Kamen, who has been in the publishing industry for nearly four decades, financially values more newspaper, book publishing, shopper and magazine companies in the US today than any other concern within the media trade and handles a significant amount of brokering as well. He correctly projected the value and ultimate sale prices for Newsday, the Boston Globe and the Providence Journal daily newspapers prior to their respective sales over the past several years.

In his Uniondale office yesterday, he said, “For the past several years the cable trade has been overheating and buyers worth billions have been targeting highly competitive, saturated markets trying to rapidly expand their cable and mobile companies – and this is exactly the case for Patrick Drahi and Altice, the multi-national cable and telecom company that is offering $17.7 billion to acquire Cablevision.

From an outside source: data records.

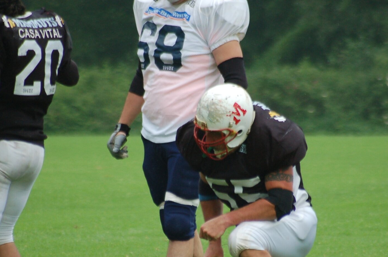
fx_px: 7594
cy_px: 159
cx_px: 219
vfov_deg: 1.9
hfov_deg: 2.9
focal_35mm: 706
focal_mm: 300
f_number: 5.6
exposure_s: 1/500
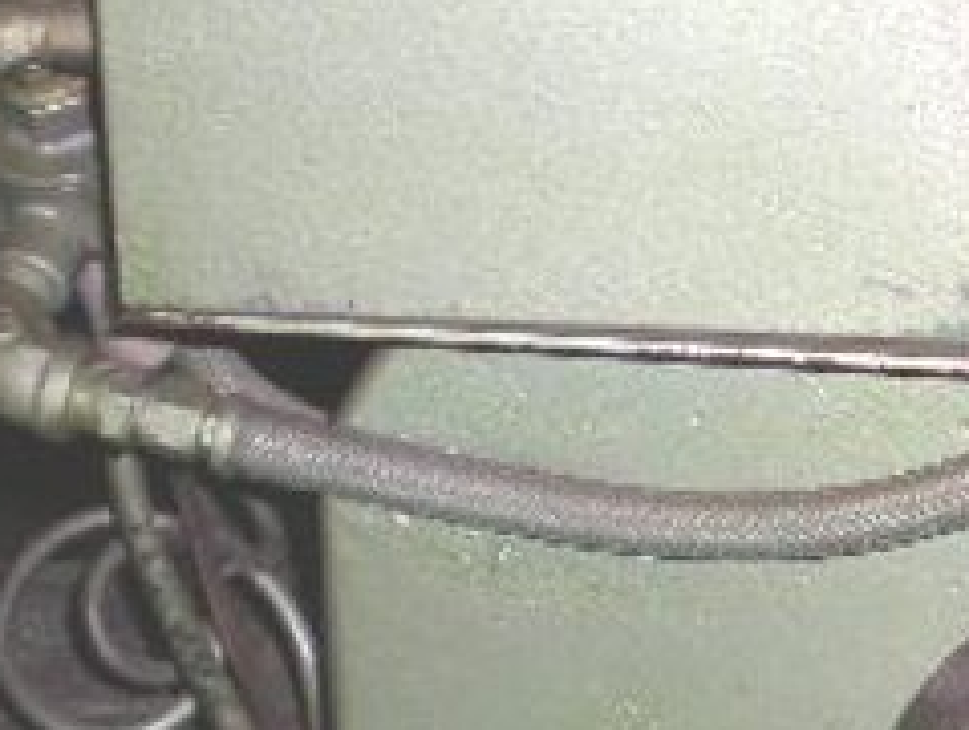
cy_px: 219
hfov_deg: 14.9
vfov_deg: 11.7
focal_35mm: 127
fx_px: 3560
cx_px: 1212
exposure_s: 1/60
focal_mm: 6.3
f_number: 3.1
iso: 64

They are getting the business for about $1.6 billion less than we have it currently valued for.”Unfortunately, the deal includes Newsday, amNew York and direct mailed titles as well as a number of hyper-local cable news channels that reach regional markets within the tristate area. Ultimately, we can expect to see a loss of jobs here on Long Island and in New York City. It smells rotten from a publishing perspective. This deal obviously speaks to what the Dolans had planned when they split their other entertainment assets (NY Rangers and NY Knicks) apart from their losing print assets a few years back. I suspect the plan for Altice will be to hold on to all the print publishing assets for about 18 months or so and then seek to unload them to another organization that has the infrastructure and synergies to operate the newspapers more efficiently. A number of major publishing executives have already reached out to me asking if Newsday would soon be made available. Once the finance specialists review all the print and distribution costs, I project we will see less newspapers printed and a ratcheted up push to grow the online subscriber base.”

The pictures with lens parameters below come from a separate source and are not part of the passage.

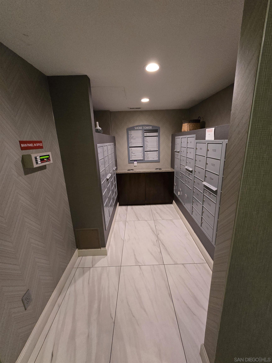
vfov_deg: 106.2
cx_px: 136
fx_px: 136
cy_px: 182
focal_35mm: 13
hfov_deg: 89.9
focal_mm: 2.2
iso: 1250
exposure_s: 1/60
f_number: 2.2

“No doubt acquiring Cablevision along with its multiple media properties will be considered a New York cornerstone acquisition by Altice and, with the deal in St Louis for another cable company recently, they will have swiftly planted a large foothold into the US cable market. It is always about organization development for a new multi-media owner. A planned vision that primarily focuses on a systematic process of proven business practices and principles will always be rationalized and used to improve the bottom line financially,” Kamen added. “Altice has been steadily acquiring cable and mobile companies below value. They have already invested billions in Israel, France, Portugal, the Dominican Republic, Belgium and now the United States (St Louis).” Kamen ended his remarks stating, “Mr. Drahi has made a business decision and all rationale leads me to believe that once goals are not achieved and print, production, distribution and overall operating expenses are not ideal for the bottom-line, maximum effort to unload anything and everything print will be put into full mode across every possible channel. Regardless how anyone looks at this deal in its current state, it has to end up costing jobs across the entire Cablevision organization – both from a digital and print perspective.”